First off, NMF is not always a probabilistic approach - at its core, NMF simply assumes you have a matrix V, which happens to be the product of two "narrower" matrices W and H, and all these matrices have non-negative values. And since Stan is a probilistic environment we need to choose a generative model for that matrix. Here are two alternatives I tried:
So here is the Stan source code for my implementations of these models, plus a simple toy dataset as an example. They both converge pretty quickly and give decent results.
I designed these implementations with audio transcription in mind. When we're transcribing music or everyday sound, we often have some pre-specified categories that we want to identify. So rather than leaving the templates W completely free to choose, in these implementations I specify pre-defined spectral templates "Winit".
(Specifying these also breaks a permutation symmetry in the model, which probably helps the model to converge since it shouldn't keep flipping around through different permutations of the solution. Another thing I do is fix the templates W to sum up to 1 each [i.e. I force them to be simplexes] because otherwise there's a scaling indeterminacy: you could double W and halve H and have the same solution.)

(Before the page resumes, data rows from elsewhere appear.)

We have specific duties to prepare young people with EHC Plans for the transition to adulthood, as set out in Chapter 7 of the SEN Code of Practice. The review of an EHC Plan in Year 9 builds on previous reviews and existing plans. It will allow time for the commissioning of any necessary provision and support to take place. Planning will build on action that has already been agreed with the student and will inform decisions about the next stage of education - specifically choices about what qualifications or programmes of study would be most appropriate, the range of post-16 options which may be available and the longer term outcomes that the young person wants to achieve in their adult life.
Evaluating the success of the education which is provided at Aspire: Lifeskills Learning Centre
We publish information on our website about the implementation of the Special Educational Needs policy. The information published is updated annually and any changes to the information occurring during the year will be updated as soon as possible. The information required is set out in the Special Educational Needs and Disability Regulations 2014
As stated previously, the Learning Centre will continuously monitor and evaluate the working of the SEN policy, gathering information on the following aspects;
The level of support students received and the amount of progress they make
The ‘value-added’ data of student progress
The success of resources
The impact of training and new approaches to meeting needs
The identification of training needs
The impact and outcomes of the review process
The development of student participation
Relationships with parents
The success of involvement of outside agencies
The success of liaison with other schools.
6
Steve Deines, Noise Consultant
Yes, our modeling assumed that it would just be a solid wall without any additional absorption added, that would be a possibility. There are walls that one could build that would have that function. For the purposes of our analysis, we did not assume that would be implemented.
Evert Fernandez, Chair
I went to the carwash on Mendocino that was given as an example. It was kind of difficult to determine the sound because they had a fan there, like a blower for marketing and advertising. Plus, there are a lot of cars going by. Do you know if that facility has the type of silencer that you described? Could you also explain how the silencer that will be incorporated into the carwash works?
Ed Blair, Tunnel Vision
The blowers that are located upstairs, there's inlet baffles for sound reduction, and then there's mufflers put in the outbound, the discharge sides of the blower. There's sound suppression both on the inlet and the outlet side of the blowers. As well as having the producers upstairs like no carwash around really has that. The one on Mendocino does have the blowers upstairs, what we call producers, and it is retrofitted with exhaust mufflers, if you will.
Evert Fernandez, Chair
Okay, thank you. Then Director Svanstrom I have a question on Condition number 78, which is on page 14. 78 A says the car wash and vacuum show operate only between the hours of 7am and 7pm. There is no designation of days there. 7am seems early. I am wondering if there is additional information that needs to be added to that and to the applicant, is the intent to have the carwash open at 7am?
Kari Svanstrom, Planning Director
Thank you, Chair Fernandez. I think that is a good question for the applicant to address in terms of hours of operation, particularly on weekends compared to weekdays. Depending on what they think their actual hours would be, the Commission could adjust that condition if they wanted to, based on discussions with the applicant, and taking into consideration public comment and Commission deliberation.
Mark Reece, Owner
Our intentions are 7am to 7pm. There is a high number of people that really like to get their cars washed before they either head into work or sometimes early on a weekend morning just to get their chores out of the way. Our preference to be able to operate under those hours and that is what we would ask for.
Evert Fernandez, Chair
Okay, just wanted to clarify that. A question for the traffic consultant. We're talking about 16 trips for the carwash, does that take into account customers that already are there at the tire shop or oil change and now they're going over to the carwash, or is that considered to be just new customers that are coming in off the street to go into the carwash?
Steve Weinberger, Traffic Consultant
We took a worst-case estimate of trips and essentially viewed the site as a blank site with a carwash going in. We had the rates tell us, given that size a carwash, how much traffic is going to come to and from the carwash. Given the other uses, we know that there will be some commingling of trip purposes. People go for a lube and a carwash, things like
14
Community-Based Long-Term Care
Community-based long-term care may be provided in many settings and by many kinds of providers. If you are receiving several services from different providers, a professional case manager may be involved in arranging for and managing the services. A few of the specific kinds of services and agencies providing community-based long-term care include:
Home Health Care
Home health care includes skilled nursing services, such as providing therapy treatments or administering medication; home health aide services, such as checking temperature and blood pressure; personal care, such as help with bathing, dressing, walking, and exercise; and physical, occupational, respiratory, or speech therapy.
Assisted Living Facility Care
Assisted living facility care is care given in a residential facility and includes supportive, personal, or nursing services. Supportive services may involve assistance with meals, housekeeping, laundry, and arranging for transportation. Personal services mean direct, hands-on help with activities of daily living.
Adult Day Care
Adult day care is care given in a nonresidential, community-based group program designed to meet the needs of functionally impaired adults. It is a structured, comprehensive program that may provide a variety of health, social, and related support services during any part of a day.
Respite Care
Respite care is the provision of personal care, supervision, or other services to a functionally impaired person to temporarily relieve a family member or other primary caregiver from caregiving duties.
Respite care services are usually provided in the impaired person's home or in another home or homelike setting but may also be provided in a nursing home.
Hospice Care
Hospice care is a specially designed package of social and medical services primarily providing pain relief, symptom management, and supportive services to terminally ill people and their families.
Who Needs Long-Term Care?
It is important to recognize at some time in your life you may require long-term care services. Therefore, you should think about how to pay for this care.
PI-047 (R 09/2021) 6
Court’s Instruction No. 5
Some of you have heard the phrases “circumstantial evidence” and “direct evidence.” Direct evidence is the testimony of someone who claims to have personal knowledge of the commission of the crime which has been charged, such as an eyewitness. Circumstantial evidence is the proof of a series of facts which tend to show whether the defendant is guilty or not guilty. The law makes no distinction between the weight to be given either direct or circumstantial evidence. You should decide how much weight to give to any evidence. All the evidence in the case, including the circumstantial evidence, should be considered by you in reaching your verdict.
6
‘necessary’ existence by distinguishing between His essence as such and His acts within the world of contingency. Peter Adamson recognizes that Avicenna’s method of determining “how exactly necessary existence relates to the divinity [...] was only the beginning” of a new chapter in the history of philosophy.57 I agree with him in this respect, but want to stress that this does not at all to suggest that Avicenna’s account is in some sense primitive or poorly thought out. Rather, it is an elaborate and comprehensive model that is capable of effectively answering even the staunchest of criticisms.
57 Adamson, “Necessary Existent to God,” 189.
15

I use a concentration parameter "Wconc" to tell the model how closely to stick to the Winit values, i.e. how tight to make the prior around them. I also use an exponential prior on the activations H, to encourage sparsity.
My implementation of the PLCA assumptions isn't quite traditional, because I think in PLCA the spectrogram is assumed to be a sample from a multinomial (which implies it's quantised). I felt it would be a bit nicer to assume the spectrogram is itself a multinomial, sampled from a Dirichlet. There's little difference in practice.